## [DATA]
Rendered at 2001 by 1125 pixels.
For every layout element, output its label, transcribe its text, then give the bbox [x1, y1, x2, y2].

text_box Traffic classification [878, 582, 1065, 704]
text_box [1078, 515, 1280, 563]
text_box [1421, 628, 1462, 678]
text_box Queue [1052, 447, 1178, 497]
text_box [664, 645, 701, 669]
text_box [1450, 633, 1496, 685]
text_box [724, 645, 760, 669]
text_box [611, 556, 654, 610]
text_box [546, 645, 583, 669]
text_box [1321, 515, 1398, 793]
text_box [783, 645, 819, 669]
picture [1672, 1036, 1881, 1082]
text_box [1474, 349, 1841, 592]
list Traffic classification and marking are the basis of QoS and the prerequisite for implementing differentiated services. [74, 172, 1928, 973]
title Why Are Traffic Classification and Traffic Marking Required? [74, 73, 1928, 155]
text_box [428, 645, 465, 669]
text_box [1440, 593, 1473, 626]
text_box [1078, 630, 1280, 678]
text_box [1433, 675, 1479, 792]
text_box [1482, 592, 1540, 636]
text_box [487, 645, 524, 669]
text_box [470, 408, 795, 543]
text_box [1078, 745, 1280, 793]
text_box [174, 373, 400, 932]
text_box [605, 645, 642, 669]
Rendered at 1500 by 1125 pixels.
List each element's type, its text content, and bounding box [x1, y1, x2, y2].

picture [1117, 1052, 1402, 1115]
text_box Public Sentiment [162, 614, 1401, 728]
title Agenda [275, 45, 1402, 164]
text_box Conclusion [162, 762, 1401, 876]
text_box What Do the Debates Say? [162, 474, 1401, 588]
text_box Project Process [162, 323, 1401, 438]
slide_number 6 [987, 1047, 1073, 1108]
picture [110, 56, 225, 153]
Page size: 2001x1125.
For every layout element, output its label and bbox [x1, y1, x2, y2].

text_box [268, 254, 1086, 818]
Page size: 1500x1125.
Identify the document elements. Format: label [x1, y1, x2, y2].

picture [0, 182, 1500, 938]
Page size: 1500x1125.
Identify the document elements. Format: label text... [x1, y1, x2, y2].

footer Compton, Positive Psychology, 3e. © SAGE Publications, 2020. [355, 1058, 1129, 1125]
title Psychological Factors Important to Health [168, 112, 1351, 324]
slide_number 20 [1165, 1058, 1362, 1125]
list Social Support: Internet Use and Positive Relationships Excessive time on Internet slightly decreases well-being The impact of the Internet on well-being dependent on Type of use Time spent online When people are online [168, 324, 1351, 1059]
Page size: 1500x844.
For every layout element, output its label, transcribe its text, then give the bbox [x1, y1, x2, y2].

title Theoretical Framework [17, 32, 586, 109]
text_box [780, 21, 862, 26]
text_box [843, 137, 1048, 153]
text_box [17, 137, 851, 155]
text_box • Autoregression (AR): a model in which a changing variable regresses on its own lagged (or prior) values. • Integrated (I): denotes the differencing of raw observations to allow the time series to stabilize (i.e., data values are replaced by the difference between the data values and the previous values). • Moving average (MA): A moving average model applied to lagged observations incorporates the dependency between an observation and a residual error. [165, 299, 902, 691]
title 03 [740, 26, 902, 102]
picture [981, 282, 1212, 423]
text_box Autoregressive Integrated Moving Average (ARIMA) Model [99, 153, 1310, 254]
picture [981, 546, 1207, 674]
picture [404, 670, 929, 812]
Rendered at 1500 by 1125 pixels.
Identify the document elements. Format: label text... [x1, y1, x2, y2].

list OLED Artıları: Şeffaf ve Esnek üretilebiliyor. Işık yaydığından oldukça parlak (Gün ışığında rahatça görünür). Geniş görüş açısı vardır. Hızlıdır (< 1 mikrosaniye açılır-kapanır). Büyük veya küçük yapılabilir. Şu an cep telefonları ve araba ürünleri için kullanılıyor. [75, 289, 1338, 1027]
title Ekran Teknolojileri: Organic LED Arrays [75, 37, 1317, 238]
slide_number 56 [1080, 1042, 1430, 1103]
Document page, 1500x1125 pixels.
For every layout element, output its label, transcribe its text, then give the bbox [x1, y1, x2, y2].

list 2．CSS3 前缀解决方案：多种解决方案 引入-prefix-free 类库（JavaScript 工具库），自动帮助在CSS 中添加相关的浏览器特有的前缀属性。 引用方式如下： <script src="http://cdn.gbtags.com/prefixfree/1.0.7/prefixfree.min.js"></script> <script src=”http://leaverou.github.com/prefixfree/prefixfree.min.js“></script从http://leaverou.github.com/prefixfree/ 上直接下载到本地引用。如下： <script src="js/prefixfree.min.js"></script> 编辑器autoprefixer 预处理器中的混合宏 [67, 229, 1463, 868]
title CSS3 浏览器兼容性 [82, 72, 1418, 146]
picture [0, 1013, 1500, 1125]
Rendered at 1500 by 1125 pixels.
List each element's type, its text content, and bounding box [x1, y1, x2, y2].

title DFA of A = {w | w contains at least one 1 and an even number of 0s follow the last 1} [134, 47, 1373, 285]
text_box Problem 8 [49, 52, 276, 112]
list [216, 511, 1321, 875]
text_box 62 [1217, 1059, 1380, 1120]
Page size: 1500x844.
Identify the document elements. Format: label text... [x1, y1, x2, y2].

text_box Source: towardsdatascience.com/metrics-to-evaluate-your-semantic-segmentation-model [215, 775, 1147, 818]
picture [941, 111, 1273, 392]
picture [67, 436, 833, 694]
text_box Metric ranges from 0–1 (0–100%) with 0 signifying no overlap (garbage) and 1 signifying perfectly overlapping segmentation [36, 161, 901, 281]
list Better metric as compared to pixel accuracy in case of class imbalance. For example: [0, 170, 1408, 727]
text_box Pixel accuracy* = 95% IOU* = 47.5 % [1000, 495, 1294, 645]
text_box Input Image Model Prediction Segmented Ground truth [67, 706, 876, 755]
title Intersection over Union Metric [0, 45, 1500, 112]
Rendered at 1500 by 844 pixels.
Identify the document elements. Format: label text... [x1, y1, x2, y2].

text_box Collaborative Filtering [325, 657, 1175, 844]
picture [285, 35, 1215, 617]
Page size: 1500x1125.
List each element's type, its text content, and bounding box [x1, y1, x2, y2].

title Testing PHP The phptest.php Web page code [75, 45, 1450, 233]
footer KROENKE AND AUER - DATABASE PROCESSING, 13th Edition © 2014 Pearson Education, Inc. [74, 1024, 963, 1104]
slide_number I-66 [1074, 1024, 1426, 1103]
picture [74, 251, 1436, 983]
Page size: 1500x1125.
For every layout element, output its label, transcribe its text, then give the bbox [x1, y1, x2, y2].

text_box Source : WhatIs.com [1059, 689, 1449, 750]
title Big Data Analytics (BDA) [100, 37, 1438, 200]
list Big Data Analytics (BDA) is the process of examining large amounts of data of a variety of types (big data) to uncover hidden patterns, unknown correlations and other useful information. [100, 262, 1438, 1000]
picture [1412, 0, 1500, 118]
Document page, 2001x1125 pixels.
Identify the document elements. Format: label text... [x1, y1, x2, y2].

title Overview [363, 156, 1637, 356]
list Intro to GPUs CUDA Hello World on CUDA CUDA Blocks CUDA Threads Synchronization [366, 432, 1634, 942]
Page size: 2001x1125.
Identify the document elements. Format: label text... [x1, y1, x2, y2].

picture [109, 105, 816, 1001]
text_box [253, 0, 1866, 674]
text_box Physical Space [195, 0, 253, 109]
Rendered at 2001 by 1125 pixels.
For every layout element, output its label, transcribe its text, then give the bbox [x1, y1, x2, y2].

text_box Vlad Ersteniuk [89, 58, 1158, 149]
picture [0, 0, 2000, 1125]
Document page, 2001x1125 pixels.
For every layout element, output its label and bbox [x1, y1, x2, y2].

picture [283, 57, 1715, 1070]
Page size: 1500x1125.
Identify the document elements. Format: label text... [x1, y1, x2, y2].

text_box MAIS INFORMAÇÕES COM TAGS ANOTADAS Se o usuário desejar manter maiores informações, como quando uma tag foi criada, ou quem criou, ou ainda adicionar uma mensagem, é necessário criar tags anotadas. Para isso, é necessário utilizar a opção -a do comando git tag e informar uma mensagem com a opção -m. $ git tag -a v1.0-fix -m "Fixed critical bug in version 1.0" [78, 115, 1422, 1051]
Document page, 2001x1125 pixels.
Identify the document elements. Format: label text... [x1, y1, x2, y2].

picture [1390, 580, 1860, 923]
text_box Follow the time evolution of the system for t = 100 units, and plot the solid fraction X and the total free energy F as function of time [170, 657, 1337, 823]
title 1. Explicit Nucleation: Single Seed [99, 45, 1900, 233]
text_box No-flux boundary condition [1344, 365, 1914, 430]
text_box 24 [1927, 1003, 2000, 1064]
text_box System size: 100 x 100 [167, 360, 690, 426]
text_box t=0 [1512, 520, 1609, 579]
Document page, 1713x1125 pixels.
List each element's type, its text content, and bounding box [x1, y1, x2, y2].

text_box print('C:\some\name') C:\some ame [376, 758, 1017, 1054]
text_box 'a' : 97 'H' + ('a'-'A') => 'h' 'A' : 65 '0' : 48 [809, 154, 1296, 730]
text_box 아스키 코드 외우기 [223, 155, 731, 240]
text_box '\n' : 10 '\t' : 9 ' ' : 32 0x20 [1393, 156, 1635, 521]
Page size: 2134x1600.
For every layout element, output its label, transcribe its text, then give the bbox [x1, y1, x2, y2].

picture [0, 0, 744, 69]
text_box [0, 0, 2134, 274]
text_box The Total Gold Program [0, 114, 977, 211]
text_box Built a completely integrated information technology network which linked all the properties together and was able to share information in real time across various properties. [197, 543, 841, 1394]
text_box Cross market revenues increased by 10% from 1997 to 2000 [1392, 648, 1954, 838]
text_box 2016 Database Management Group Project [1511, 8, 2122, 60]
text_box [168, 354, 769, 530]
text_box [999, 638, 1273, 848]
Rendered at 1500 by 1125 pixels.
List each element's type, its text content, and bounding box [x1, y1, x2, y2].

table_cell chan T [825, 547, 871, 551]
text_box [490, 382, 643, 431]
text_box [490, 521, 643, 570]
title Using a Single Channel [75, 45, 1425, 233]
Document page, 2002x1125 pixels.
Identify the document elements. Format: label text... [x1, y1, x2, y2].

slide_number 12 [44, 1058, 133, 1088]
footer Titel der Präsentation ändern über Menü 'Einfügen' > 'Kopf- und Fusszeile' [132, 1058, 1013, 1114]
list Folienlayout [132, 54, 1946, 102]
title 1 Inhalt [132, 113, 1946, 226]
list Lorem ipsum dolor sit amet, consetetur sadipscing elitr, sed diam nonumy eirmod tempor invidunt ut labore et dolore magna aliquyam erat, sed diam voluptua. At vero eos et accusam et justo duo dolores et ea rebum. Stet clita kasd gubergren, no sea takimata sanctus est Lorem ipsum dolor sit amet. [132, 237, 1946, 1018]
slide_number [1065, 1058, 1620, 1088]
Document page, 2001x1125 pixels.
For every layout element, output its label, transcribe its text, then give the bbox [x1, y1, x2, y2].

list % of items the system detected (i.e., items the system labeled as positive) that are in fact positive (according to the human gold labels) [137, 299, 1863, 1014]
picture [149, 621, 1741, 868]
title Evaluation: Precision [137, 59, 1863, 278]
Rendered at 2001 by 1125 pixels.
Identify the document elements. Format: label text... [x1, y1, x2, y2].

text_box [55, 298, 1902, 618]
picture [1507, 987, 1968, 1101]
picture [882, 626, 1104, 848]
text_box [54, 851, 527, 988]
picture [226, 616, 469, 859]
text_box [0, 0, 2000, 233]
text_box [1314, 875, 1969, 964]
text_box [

## [TASK DETAILS]
Reproduce verbatim only the segment of the listing bounded by the line containing "text_box [168, 354, 769, 530]" and the line containing "Document page, 2002x1125 pixels.", with both boundary lines included.

## [SOLUTION FOR THIS TASK]
text_box [168, 354, 769, 530]
text_box [999, 638, 1273, 848]
Rendered at 1500 by 1125 pixels.
List each element's type, its text content, and bounding box [x1, y1, x2, y2].

table_cell chan T [825, 547, 871, 551]
text_box [490, 382, 643, 431]
text_box [490, 521, 643, 570]
title Using a Single Channel [75, 45, 1425, 233]
Document page, 2002x1125 pixels.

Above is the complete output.